Today, there was “before the announcement” and “after,” referring of course to Facebook’s midday billion-dollar acquisition of 351-day-old (young?) photo sharing app Instagram. Many are hung up on the financials, and it’s not hard to understand why. $1 billion isn’t the largest amount of money to pass hands in a transaction like this, but as L2 founder and CEO Scott Galloway explains, it might still be a record-setting deal:
“Instagram only has about a dozen people, which could make this the largest acquisition (by value/employee) ever,” says Galloway, also a professor at NYU’s Stern School of Business. “This could signal a scary trend that the internet is creating a massive amount of wealth for a small number of people and eliminating jobs along the way.”
But while that is very true and something to pay close attention to down the road, it’s also important to look at why Facebook chose to pursue Instagram over so many other photo-sharing platforms. And why now. Maureen Mullen, L2’s Research and Advisory lead, sheds some light: “Instagram was able to reach scale through one operating system (IOS) because of some of the tremendous power of network effects. It took Flickr two years to reach 100 million photos; for Instagram, only eight months.” Also, as Mark Zuckerberg explained today in his lengthy status update on the acquisition, Instagram is visually and functionally a natural fit for the Facebook family.
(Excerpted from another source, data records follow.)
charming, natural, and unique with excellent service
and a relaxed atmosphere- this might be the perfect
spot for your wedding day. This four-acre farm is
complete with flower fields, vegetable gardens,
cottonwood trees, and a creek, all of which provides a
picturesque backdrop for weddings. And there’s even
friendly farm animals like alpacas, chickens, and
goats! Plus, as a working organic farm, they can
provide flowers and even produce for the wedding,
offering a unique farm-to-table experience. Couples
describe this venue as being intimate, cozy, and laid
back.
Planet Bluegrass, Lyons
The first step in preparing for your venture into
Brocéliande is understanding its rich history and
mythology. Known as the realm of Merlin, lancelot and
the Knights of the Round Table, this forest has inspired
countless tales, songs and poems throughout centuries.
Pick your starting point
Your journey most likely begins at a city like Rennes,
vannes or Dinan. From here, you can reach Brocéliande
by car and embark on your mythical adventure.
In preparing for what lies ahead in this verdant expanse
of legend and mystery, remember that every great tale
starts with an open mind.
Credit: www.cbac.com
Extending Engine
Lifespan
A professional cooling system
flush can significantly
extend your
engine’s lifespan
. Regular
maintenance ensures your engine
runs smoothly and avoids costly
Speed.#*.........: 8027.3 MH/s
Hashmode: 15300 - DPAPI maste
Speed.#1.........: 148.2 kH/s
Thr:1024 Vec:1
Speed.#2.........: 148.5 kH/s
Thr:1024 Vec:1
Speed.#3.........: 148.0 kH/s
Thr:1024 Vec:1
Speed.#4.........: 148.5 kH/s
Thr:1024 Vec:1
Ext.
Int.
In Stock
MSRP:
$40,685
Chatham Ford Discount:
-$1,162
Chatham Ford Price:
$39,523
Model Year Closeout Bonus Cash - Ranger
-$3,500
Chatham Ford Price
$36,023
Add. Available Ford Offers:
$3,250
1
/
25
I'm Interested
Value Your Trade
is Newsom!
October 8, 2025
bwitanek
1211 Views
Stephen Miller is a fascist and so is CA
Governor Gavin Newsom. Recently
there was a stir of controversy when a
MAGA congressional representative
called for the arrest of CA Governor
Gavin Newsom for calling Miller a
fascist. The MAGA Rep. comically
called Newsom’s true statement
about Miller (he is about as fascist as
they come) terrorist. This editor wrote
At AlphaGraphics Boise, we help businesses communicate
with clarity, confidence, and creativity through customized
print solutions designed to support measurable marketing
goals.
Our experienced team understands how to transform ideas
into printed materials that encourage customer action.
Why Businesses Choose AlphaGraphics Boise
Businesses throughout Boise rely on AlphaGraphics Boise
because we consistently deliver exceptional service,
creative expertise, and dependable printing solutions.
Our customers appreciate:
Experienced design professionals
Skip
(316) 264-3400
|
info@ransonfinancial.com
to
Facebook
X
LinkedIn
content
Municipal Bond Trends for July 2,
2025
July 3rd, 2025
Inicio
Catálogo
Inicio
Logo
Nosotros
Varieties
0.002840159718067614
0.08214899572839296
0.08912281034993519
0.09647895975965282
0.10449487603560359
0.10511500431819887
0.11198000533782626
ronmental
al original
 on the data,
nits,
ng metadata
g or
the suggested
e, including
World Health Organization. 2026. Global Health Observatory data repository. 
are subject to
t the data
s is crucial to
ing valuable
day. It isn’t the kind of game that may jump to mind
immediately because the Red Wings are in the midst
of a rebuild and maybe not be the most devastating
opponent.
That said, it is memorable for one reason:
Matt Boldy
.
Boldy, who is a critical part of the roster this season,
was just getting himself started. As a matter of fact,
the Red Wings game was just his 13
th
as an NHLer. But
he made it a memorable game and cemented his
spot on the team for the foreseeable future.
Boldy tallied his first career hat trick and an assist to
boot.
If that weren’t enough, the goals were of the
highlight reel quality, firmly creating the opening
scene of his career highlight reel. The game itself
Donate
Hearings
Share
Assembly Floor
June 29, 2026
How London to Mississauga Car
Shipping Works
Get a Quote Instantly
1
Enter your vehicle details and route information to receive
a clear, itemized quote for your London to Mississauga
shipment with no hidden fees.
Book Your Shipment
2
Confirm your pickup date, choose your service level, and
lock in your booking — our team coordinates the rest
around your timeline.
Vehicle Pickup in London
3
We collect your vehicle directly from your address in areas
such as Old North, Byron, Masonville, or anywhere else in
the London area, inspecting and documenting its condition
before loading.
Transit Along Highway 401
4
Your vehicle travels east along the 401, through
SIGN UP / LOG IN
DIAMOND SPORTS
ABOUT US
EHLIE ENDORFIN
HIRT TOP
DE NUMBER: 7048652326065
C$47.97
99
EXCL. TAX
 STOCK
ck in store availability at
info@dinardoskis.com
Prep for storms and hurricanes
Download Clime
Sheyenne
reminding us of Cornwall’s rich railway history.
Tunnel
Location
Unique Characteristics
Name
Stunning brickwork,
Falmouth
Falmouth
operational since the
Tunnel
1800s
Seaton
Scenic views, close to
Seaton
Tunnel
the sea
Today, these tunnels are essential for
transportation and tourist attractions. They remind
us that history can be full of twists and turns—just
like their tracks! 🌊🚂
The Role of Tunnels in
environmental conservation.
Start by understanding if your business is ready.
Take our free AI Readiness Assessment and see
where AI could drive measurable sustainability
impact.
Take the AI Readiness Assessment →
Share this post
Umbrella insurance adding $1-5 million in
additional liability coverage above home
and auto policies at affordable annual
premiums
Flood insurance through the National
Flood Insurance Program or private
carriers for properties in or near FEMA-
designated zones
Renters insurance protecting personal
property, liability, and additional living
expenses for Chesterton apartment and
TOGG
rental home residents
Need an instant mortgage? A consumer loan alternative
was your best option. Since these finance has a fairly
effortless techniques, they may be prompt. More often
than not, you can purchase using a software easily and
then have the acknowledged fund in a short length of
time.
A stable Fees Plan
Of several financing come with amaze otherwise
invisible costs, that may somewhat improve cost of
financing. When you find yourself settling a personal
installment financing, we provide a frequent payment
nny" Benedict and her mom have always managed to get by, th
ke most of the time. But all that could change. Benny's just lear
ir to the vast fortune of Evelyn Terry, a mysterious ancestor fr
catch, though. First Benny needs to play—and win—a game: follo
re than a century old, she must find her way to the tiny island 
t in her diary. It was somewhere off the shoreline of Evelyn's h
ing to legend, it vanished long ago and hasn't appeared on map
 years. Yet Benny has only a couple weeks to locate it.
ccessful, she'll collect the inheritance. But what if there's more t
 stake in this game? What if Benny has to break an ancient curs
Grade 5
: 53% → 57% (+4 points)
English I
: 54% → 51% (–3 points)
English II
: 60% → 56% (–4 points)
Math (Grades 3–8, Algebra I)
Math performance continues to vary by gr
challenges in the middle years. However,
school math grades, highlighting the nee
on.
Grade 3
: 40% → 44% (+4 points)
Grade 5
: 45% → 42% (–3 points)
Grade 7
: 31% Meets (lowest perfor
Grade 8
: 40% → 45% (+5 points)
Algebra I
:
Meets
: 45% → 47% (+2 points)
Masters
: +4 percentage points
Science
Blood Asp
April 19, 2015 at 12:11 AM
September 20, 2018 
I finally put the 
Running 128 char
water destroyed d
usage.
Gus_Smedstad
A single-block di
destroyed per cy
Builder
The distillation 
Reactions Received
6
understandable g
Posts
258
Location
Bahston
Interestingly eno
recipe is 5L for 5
Galloway agrees. “Facebook’s focus on a core strength such as photos makes sense as their aesthetic strength — clean, visual, design — makes the platform the first ‘aspirational’ web media property.” He also points out that the acquisition will help Facebook “tap into media dollars of luxury brands that have been reticent to advertise in the medium.”
Only time will tell how this exciting new relationship will develop, but from all accounts it seems like everyone except for Instapaper, Hipstamatic and Flickr had a really good day.